In the 6th trip, results were significantly poorer, however, after discussion with the reviewers it was determined that this was likely due to a poor camera view on the hauler camera which caused occlusion of fish most of the time they are in the camera view. Occlusion means only part of a fish may be visible and this can create challenges with algorithm performance. This could be fixed by altering the camera location for future trips.
Discussion
Our findings that AI-assisted review was comparably accurate to human review are important. Access to human reviewers remains a significant barrier to EM adoption globally. Many fishing communities are remote, and have limited access for travel. Attracting reviewers to live in these remote locations presents a significant challenge. Travel costs add to the already significant cost burden of these programs.
There are opportunities to further improve our cost efficiency as we optimize our algorithm performance in the cloud toward our goal of 100x speed.
Current Alaska EM program review costs are between $198 and $332 USD per day.
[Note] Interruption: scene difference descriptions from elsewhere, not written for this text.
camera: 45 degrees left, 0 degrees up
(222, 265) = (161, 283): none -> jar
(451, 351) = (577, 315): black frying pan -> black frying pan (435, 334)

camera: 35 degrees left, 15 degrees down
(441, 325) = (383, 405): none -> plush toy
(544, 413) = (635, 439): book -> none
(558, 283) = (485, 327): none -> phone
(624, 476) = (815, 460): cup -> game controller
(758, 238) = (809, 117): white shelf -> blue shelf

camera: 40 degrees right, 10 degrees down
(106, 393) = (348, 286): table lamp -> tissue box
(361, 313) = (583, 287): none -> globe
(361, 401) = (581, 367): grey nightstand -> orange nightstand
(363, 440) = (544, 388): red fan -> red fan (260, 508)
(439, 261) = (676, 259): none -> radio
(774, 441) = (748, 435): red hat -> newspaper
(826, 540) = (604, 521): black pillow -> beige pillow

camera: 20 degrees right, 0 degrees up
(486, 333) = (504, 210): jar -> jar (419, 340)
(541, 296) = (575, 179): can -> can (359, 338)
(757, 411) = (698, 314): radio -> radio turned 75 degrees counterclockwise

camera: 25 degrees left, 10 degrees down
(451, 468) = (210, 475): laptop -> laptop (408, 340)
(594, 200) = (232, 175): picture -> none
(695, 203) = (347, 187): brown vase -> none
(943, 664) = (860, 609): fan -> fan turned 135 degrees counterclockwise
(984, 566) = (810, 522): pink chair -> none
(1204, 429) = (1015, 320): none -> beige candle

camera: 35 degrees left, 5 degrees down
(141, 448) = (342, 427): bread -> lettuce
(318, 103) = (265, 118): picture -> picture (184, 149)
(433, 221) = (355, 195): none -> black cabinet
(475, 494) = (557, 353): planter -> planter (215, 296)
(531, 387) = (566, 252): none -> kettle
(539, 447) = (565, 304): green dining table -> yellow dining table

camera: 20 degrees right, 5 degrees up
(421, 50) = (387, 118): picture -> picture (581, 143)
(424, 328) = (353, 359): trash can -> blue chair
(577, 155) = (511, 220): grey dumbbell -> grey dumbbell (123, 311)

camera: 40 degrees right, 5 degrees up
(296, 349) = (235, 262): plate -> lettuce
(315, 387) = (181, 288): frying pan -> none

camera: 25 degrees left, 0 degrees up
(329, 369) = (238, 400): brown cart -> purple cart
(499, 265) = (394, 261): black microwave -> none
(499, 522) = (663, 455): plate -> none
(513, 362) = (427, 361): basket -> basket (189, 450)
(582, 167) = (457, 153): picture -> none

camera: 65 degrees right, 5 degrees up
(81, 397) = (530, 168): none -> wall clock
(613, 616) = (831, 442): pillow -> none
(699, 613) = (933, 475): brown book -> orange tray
This puts the review cost of a 10-day trip at $1,980 to $3,320 USD. AI-assisted review can reduce these costs potentially as low as $1,069 to $1,793. For the 140 vessels in the fleet this potentially represents program cost savings of $127,540 to $213,780 assuming only one trip is taken per year. We know that 75% of the Alaska fixed gear fleet fishes 1 – 3 trips per year.
A faster turnaround of results from AI-assisted EM review due to our time savings, enhances the benefit of the program with respect to fishery management as it can provide information supporting quota management closer to real-time. Better quota adherence in any given year improves the sustainability of the fishery and maximizes fisher revenues.
Overall our results are highly promising. They prove that AI can be used effectively to substitute a human reviewer with substantial time and cost savings to EM programs. This project demonstrates that AI-assisted EM review improves the scalability of EM which is a gateway to improving adoption rates globally and domestically.
Our API is commercially ready for use by any EM vendor. Our cloud-based analysis includes sophisticated algorithms for tuna longline fishing and the algorithms developed for Alaska fixed gear. We continue to work on enhancements to our algorithm performance and processing time. For fisheries not yet using EM systems, Ai.Fish offers a web-based review software product that can be used to perform AI-assisted review. Our team continues to tackle new opportunities in ocean conservation and commercial fishing that will benefit from computer vision assistance. The future of fisheries is here.